Two of the world’s largest financial institutions cut ties Thursday with Climate Action 100+, delivering the latest setback to the world’s biggest coalition of investors pressuring corporations to ditch fossil fuel assets.
The asset management arms of JPMorgan Chase and State Street dropped out of Climate Action 100+, home to more than 700 investment firms totaling $68 trillion in assets under management.
BlackRock, the world’s largest asset manager, with more than $10 trillion in assets, distanced its U.S.-based operations from Climate Action 100+ by transferring its membership to BlackRock International.
The coalition, founded in 2017, revealed plans last year to hold members more accountable by encouraging them to disclose more details about their investment decisions. Some high-profile members raised legal concerns about maintaining their fiduciary duties.
State Street said the changes jeopardized the company’s independence. Climate Action 100+ officials say they need the disclosure standards to chart a better course for corporations to reach net-zero emission portfolios by 2050.
“After careful review, State Street Global Advisors has concluded the enhanced Climate Action 100+ Phase 2 requirements for signatories will not be consistent with our independent approach to proxy voting and portfolio company engagement,” State Street spokesman Randall Jensen said. “As a result, we have decided to withdraw from Climate Action 100+.”
JPMorgan suggested that its in-house guidelines for environmental, social and corporate governance, or ESG, investing already exceeded the Climate Action 100+ goals.
“The firm has built a team of 40 dedicated sustainable investing professionals, including investment stewardship specialists who also leverage one of the largest buy-side research teams in the industry,” the company said.
BlackRock’s shift to its international arm meant its domestic assets would no longer support Climate Action 100+’s climate initiatives.

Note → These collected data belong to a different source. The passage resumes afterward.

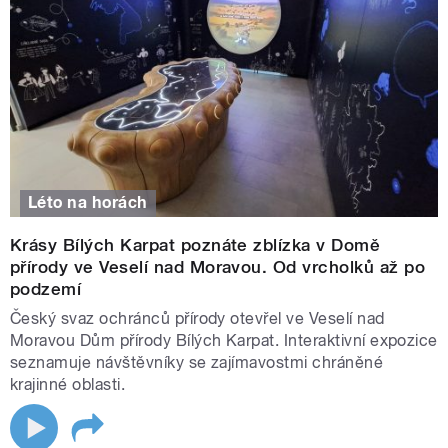
Léto na horách
Krásy Bílých Karpat poznáte zblízka v Domě
přírody ve Veselí nad Moravou. Od vrcholků až po
podzemí
Český svaz ochránců přírody otevřel ve Veselí nad
Moravou Dům přírody Bílých Karpat. Interaktivní expozice
seznamuje návštěvníky se zajímavostmi chráněné
krajinné oblasti.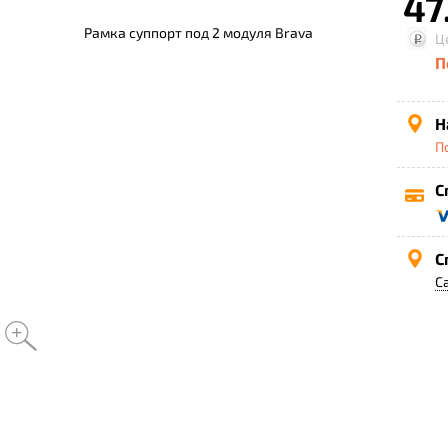
47
Рамка суппорт под 2 модуля Brava
Ц
П
Н
П
С
С
С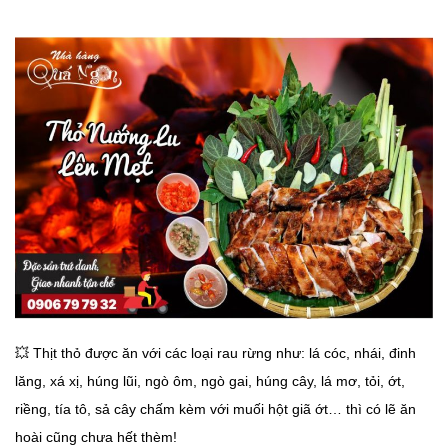
💥
Thịt thỏ được ăn với các loại rau rừng như: lá cóc, nhái, đinh
lăng, xá xị, húng lũi, ngò ôm, ngò gai, húng cây, lá mơ, tỏi, ớt,
riềng, tía tô, sả cây chấm kèm với muối hột giã ớt… thì có lẽ ăn
hoài cũng chưa hết thèm!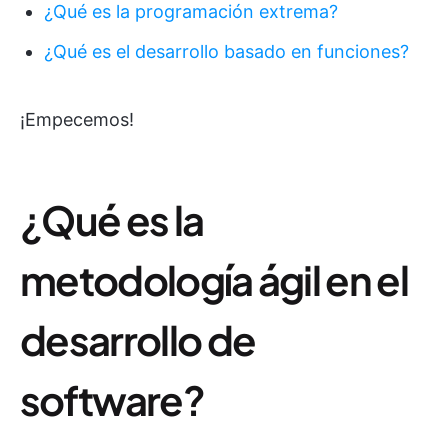
¿Qué es la programación extrema?
¿Qué es el desarrollo basado en funciones?
¡Empecemos!
¿Qué es la
metodología ágil en el
desarrollo de
software?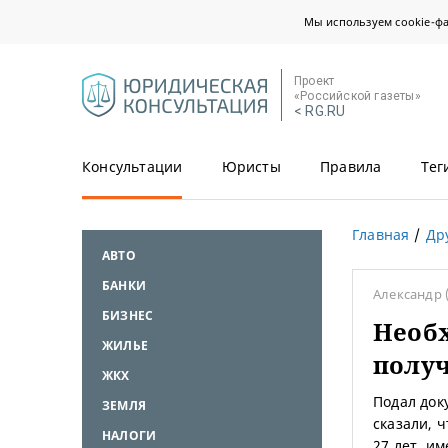
Мы используем cookie-ф
Проект
«Российской газеты»
< RG.RU
Консультации
Юристы
Правила
Тег
Главная
Др
АВТО
БАНКИ
Александр
БИЗНЕС
Необх
ЖИЛЬЕ
получ
ЖКХ
Подал док
ЗЕМЛЯ
сказали, 
НАЛОГИ
27 лет, им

“As BlackRock made clear when signing up as a member of CA100+ in 2020, at all times the firm maintains independence acting on behalf of clients, including in choosing which issuers to engage with, and how to vote proxies,” the company said.

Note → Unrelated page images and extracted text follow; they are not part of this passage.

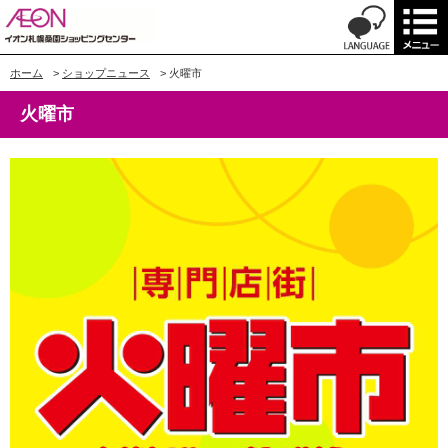
ホーム
>
ショップニュース
>
火曜市
火曜市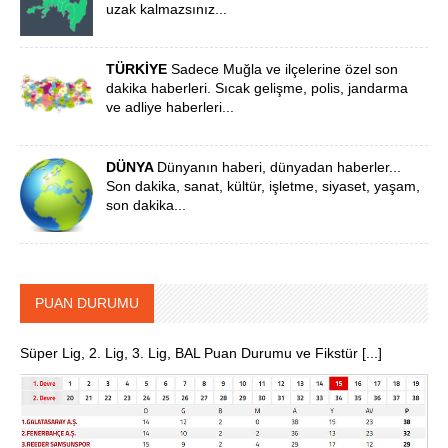
uzak kalmazsınız...
TÜRKİYE
Sadece Muğla ve ilçelerine özel son
dakika haberleri. Sıcak gelişme, polis, jandarma
ve adliye haberleri...
DÜNYA
Dünyanın haberi, dünyadan haberler...
Son dakika, sanat, kültür, işletme, siyaset, yaşam,
son dakika...
PUAN DURUMU
Süper Lig, 2. Lig, 3. Lig, BAL Puan Durumu ve Fikstür [...]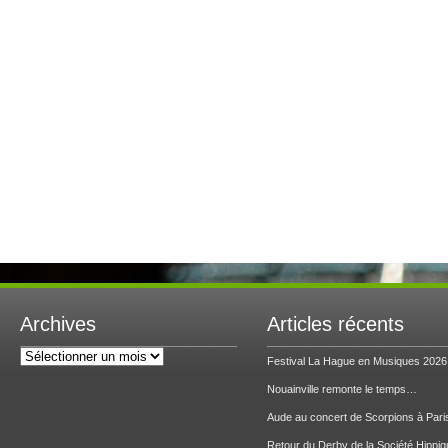
Archives
Articles récents
Archives
Festival La Hague en Musiques 2026
Nouainville remonte le temps…
Aude au concert de Scorpions à Pari
Retour du Derby de la Société Hippiq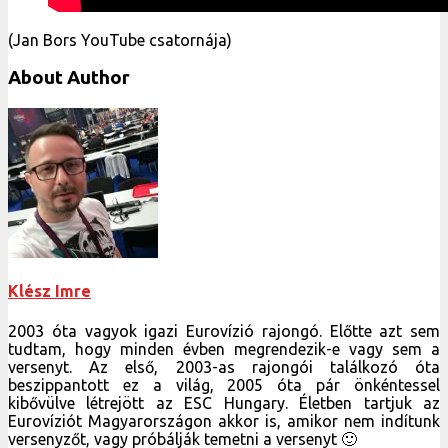
(Jan Bors YouTube csatornája)
About Author
Klész Imre
2003 óta vagyok igazi Eurovízió rajongó. Előtte azt sem
tudtam, hogy minden évben megrendezik-e vagy sem a
versenyt. Az első, 2003-as rajongói találkozó óta
beszippantott ez a világ, 2005 óta pár önkéntessel
kibővülve létrejött az ESC Hungary. Életben tartjuk az
Eurovíziót Magyarországon akkor is, amikor nem indítunk
versenyzőt, vagy próbálják temetni a versenyt 🙂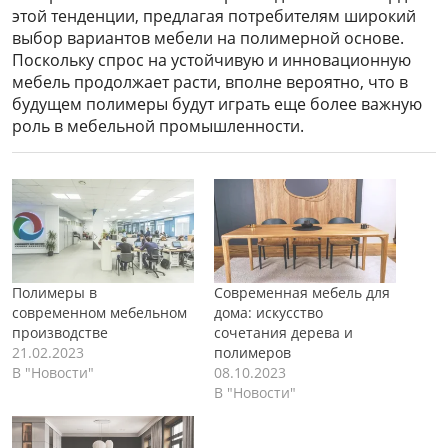
этой тенденции, предлагая потребителям широкий
выбор вариантов мебели на полимерной основе.
Поскольку спрос на устойчивую и инновационную
мебель продолжает расти, вполне вероятно, что в
будущем полимеры будут играть еще более важную
роль в мебельной промышленности.
Полимеры в
Современная мебель для
современном мебельном
дома: искусство
производстве
сочетания дерева и
21.02.2023
полимеров
В "Новости"
08.10.2023
В "Новости"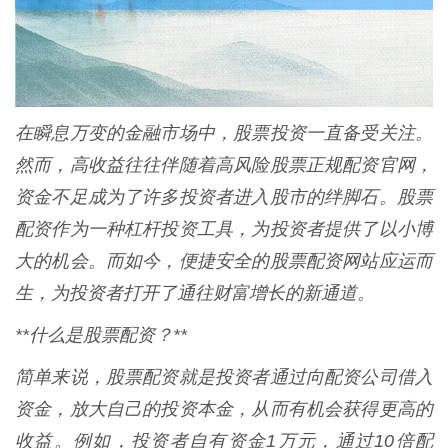
在瞬息万变的金融市场中，股票投资一直备受关注。
然而，高收益往往伴随着高风险股票正规配资官网，
资金不足成为了许多投资者进入股市的绊脚石。股票
配资作为一种杠杆投资工具，为投资者提供了以小博
大的机会。而如今，便捷安全的股票配资网站应运而
生，为投资者打开了通往财富增长的新通道。
**什么是股票配资？**
简单来说，股票配资就是投资者通过向配资公司借入
资金，放大自己的投资本金，从而有机会获得更高的
收益。例如，投资者自有资金1万元，通过10倍配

A spokesperson for Climate Action 100+ declined to comment on the companies’ actions. Last year, the group defended its policy changes as a “natural and logical evolution” to encourage members to meet emissions reduction goals.
Elected Republicans have increased pressure on financial institutions to distance themselves from the ESG approach, which conservatives assail as “woke capitalism.”

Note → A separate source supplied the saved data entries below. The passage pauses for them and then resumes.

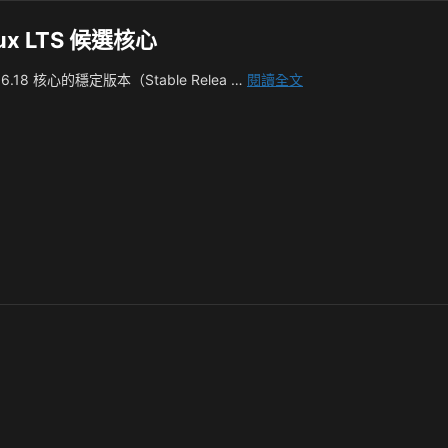
ux LTS 候選核心
Linux
x 6.18 核心的穩定版本（Stable Relea …
閱讀全文
6.18
正
式
釋
出：
追
求
穩
定
的
新
版
Linux
LTS
候
選
核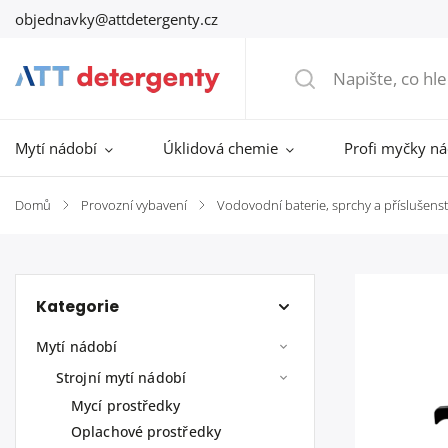
objednavky@attdetergenty.cz
Mytí nádobí
Úklidová chemie
Profi myčky n
Domů
/
Provozní vybavení
/
Vodovodní baterie, sprchy a příslušenst
Kategorie
Mytí nádobí
Strojní mytí nádobí
Mycí prostředky
Oplachové prostředky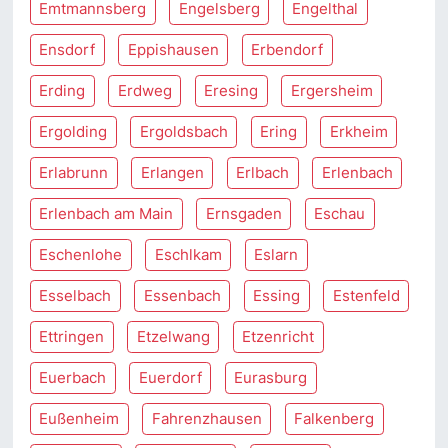
Emtmannsberg
Engelsberg
Engelthal
Ensdorf
Eppishausen
Erbendorf
Erding
Erdweg
Eresing
Ergersheim
Ergolding
Ergoldsbach
Ering
Erkheim
Erlabrunn
Erlangen
Erlbach
Erlenbach
Erlenbach am Main
Ernsgaden
Eschau
Eschenlohe
Eschlkam
Eslarn
Esselbach
Essenbach
Essing
Estenfeld
Ettringen
Etzelwang
Etzenricht
Euerbach
Euerdorf
Eurasburg
Eußenheim
Fahrenzhausen
Falkenberg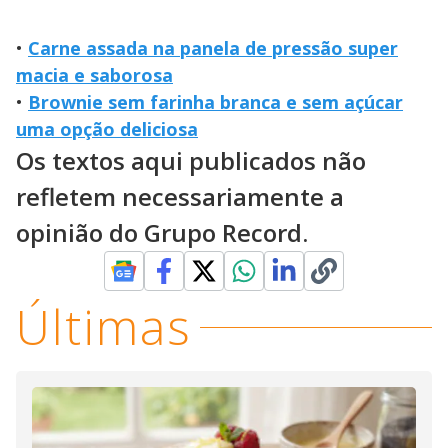
•
Carne assada na panela de pressão super
macia e saborosa
•
Brownie sem farinha branca e sem açúcar
uma opção deliciosa
Os textos aqui publicados não
refletem necessariamente a
opinião do Grupo Record.
Últimas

House Judiciary Committee Chairman Jim Jordan, Ohio Republican, said the State Street and JPMorgan decisions are “big wins for freedom and the American economy” and urged other financial institutions to abandon “collusive ESG actions.”
He and other Republicans, especially those from energy-rich states, have accused some finance firms and investment banks of violating antitrust laws by coordinating with climate investor groups to cut assets with high carbon footprints, such as fossil fuels, from their portfolios.
“These firms have taken an important step in leaving Climate Action 100+ but still have a lot of work to do to regain people’s trust as a fiduciary focused on financial return,” said Derek Kreifels, CEO of the State Financial Officers Foundation.
JPMorgan, State Street and BlackRock remain members of United Nations-backed ESG groups. The Glasgow Financial Alliance for Net Zero, the Net-Zero Banking Alliance and the Net Zero Asset Managers initiative push the global financial sector to promote green energy.
“Their continued membership in other groups, like the Net-Zero Banking Alliance and Net Zero Asset Managers initiative, calls into question whether today’s announcement reflects a real shift,” Mr. Kreifels said.
Last year, several multinational insurance companies left the Net-Zero Insurance Alliance and mutual fund giant Vanguard quit the Net Zero Asset Managers Initiative.
At least 13 other firms have left Climate Action 100+ in recent years, but a spokesperson told the Reuters news agency that some 60 firms joined this fall.